Supplements can help or harm you – What to look for

Supplements

Sometimes a client will ask me for a cheaper version of a supplement that I either recommend or that tests well on them during a functional assessment. Why pay practitioner-only prices when you can, for example, buy Vitamin C for a quarter of the price at the chemist or supermarket? 
 
Here’s the thing. Supplements are not all made the same. They can differ widely in terms of potency and effectiveness, and some can even harm your health.
 
Here are some key considerations when it comes to choosing your supplements

  1. Are the raw ingredients of good quality?

  2. Are they bioavailable to your body?

  3. Does the manufacturing process reduce potency or cause toxicity?

  4. What other ingredients have been added? 

Quality

  • Are the raw ingredients tested for potency, mould, mycotoxins (mould by-products), heavy metals and pesticides? These substances can lead to allergic reactions, put more stress on your body when you’re aiming for support, and even damage your health

  • Are the raw ingredients derived from food, or are they grown artificially? For example, ascorbic acid, the most common form of Vitamin C, is manufactured by fermenting corn dextrose, artificial and not particularly usable. More about how synthetic supplements can burden your body below

  • Are the ingredients GMO or not? If so, there’s plenty of research showing that GMO foods damage our (and animals’) gut microbiome

Bioavailability

  • When supplements are food-derived, your body recognises them and can utilise them easily. We have evolved this way

  • Most supplements are made from man-made isolates, which are cheap. Apart from burdening the liver, our body has to work hard to identify it and convert it into a useable form. This depletes your body of nutrients and places an additional burden on an already overburdened system from our modern lifestyle

  • An example is Vitamin B. Co-enzymated Vitamin B is many times more available to your body, meaning it is readily useable. The dose you’ll need can often be lower

  • Some companies make bio-identical nutrients, which are cheaper and can work well for some people as they are low allergy, while for others, food-sourced ones work best. This might be a good compromise

  • Also, does the supplement contain the necessary co-factors so your body can use it easily without drawing other nutrients away from key processes? For example, if you take Calcium alone, your body will pull other minerals to make it useable

Manufacturing

  • Supplement companies that make a broad range of products often don’t have specialised machinery to protect an ingredient from the damage that light, heat and oxygen can do, which can make it toxic. For example, fish oil that gets too hot or is exposed to light can become oxidised and toxic because it now contains free radicals, which are associated with diseases like cancer

  • Has it been certified gluten, dairy, corn, soy, deadly nightshade and GMO free? Many cheaper supplements aren’t, yet these are common allergens that can damage health

  • Has testing been conducted during the manufacturing process? Good companies will test the raw ingredient, potency during processing and the end product

Other ingredients – excipients 

  • Manufacturers don’t have to list the additional non-active ingredients they add like fillers, binders, flow agents, disintegrates, coatings and glazes, preservatives, colours and flavours. A large proportion of these are added in to protect processing equipment. Good supplement companies will tell you openly or list what they use. If a company doesn’t, there might be reason for concern

  • Independent testing shows that label accuracy can vary significantly.

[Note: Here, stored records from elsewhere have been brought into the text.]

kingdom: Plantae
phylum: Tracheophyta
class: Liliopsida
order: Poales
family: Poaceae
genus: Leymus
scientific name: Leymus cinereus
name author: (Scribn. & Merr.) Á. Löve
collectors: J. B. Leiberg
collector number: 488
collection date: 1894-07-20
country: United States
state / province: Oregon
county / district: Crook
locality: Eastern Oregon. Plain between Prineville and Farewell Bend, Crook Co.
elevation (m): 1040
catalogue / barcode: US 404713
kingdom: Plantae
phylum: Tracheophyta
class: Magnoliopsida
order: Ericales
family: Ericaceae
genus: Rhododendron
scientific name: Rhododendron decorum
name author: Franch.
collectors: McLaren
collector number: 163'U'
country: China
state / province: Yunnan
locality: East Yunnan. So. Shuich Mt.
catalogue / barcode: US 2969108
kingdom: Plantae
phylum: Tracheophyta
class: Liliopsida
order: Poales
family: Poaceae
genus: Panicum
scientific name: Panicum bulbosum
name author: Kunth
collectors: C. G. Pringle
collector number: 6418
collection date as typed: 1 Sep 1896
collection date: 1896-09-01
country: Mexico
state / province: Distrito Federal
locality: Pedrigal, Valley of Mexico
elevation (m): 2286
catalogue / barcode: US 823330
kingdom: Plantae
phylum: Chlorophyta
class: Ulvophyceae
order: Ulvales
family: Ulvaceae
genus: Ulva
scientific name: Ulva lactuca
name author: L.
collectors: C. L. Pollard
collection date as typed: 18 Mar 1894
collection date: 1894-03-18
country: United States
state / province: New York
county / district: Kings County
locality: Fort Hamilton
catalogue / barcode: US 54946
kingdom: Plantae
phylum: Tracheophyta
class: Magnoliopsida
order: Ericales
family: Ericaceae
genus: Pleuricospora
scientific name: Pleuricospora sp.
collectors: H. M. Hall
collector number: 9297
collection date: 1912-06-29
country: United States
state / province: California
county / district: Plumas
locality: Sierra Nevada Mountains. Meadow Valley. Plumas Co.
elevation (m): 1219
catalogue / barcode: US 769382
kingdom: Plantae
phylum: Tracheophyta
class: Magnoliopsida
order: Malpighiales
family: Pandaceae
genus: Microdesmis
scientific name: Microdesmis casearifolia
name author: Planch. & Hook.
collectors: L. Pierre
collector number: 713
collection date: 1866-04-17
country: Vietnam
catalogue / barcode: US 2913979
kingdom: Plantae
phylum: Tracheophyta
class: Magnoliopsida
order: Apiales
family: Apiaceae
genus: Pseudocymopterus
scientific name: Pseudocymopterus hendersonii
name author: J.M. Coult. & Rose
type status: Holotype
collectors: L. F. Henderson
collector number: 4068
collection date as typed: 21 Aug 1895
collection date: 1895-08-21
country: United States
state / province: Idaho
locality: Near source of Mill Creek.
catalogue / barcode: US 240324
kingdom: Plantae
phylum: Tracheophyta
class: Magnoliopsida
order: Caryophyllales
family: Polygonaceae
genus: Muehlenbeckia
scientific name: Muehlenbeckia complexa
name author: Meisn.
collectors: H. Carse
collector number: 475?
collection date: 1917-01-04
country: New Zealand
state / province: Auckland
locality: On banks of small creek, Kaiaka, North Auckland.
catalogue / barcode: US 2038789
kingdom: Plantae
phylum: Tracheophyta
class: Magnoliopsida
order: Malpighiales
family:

You may not even be getting what you pay for so go with a supplement provider that will provide you with their research

Australian supplements

  • In Australia, supplement manufacturers are not required to reveal which excipients they use or whether their ingredients are GMO

  • Many supplements made in Australia are synthetic

  • Contact the manufacturer for these details

The most damaging supplements to avoid

  1. Folic Acid or synthetic B9. In many people it actually blocks your uptake of B9 by binding to receptors. Instead take Folate or Folinic Acid

  2. Oxide forms of minerals as our body simply cannot use them

  3. Fish or other oils that haven’t been rigorously tested for heavy metals and/or  processing damage

  4. Cyanocobalamin, a synthetic from of vitamin B12 that is cyanide based

  5. Anything that is NOT certified GMO free

When buying a supplement, you get what you pay for. If in doubt about a product, contact the company and ask them what you want to know. Good ones will be open and happily show you their research. They’re proud of what they do.